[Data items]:
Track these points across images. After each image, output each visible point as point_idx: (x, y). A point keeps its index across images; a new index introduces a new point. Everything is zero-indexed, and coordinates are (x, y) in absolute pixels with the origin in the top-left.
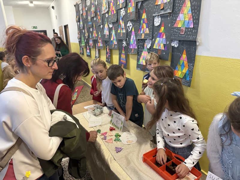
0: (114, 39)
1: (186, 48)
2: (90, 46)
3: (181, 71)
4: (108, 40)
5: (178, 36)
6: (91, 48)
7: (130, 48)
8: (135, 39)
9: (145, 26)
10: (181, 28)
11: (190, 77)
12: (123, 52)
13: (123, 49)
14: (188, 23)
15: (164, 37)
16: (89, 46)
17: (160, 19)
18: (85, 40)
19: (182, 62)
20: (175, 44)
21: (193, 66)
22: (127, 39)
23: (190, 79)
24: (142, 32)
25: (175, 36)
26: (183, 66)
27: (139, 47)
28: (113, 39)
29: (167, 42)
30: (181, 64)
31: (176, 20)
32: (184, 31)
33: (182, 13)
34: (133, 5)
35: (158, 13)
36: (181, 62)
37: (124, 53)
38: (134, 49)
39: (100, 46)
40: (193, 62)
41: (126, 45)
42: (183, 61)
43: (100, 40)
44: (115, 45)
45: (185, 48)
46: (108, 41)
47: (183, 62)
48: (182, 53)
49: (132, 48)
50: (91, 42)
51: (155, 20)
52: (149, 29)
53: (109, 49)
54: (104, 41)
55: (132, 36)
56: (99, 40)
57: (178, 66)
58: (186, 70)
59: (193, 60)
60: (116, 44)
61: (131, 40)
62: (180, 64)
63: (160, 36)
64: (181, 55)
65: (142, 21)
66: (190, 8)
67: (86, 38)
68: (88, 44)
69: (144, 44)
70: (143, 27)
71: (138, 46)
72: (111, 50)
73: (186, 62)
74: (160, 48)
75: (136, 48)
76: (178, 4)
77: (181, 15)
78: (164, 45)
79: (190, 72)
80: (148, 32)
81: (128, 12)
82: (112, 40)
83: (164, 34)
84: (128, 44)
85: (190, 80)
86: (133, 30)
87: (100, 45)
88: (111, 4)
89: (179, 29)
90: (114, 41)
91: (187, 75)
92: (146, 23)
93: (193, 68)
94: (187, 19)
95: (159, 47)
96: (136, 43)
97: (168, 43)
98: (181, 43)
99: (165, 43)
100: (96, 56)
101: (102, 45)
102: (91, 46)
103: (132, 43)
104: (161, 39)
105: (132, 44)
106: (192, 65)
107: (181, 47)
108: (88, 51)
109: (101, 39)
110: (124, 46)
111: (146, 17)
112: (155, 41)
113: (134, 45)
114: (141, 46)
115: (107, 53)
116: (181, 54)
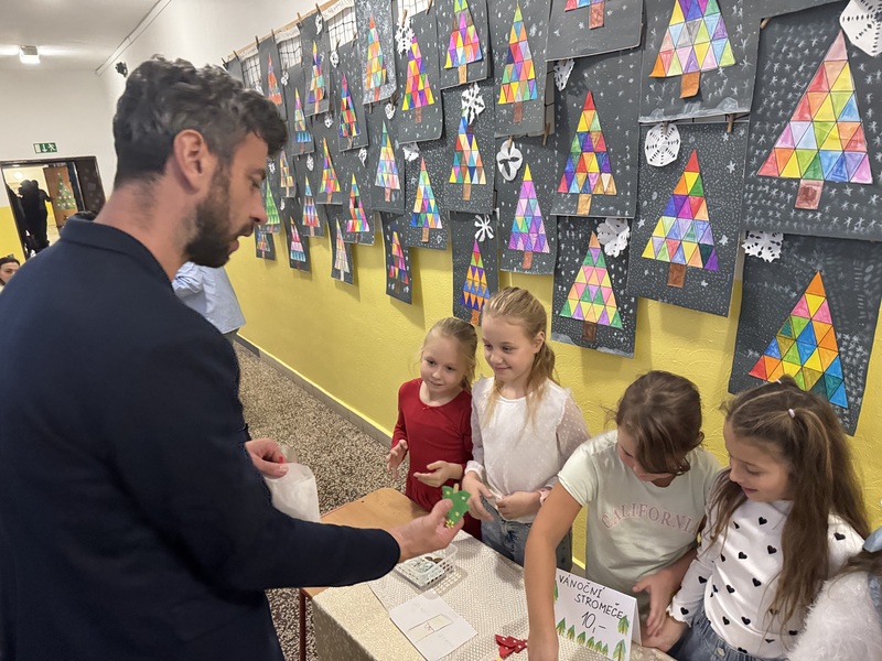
0: (426, 209)
1: (826, 268)
2: (307, 227)
3: (797, 361)
4: (398, 210)
5: (785, 217)
6: (313, 234)
7: (512, 246)
8: (538, 213)
9: (592, 163)
10: (798, 180)
11: (849, 394)
12: (473, 263)
13: (476, 248)
14: (842, 161)
15: (703, 214)
16: (303, 230)
17: (676, 135)
18: (278, 205)
19: (803, 327)
20: (764, 249)
21: (869, 347)
22: (495, 213)
23: (852, 399)
24: (575, 189)
25: (765, 215)
26: (807, 341)
27: (563, 246)
28: (423, 209)
29: (717, 239)
30: (797, 333)
31: (770, 146)
32: (818, 197)
33: (802, 119)
34: (527, 74)
35: (665, 114)
36: (798, 324)
37: (481, 265)
38: (535, 253)
39: (357, 230)
40: (868, 328)
41: (491, 236)
42: (805, 322)
43: (356, 206)
44: (433, 232)
45: (819, 267)
46: (396, 216)
47: (809, 327)
48: (799, 288)
49: (520, 247)
50: (310, 214)
51: (649, 141)
52: (615, 177)
53: (402, 246)
54: (375, 211)
55: (523, 203)
56: (351, 206)
57: (781, 341)
58: (828, 362)
59: (866, 321)
60: (440, 226)
61: (519, 219)
62: (789, 333)
63: (680, 207)
64: (794, 294)
65: (576, 145)
66: (849, 97)
67: (288, 196)
68: (298, 218)
69: (587, 238)
70: (583, 168)
71: (559, 242)
72: (411, 252)
73: (823, 328)
74: (678, 259)
75: (546, 250)
76: (779, 80)
77: (796, 127)
78: (705, 251)
79: (852, 371)
80: (612, 190)
81: (502, 101)
82: (417, 209)
83: (700, 202)
84: (504, 232)
85: (849, 404)
86: (527, 176)
87: (359, 226)
88: (412, 64)
89: (789, 185)
90: (430, 216)
91: (830, 383)
92: (597, 154)
93: (868, 358)
94: (834, 147)
95: (672, 255)
96: (542, 231)
97: (724, 240)
98: (796, 244)
99: (709, 242)
100: (338, 266)
101: (367, 230)
102: (312, 228)
103: (524, 230)
104: (686, 224)
105: (521, 233)
106: (861, 343)
107: (797, 260)
108: (297, 246)
109: (360, 205)
110: (482, 240)
111: (596, 125)
112: (650, 229)
113: (534, 238)
114: (569, 242)
115: (391, 261)
116: (794, 289)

[TASK DIRECTIONS]:
Extract each row above that contains the word "with", and copy those rows unchanged.

[TASK SOLUTION]:
Track these points across images. After each image, output each visible point as point_idx: (x, y). A point keeps its index across images; a new index introduces a new point. Everything is zero-indexed, and coordinates are (x, y) in absolute pixels with the origin in the top-left.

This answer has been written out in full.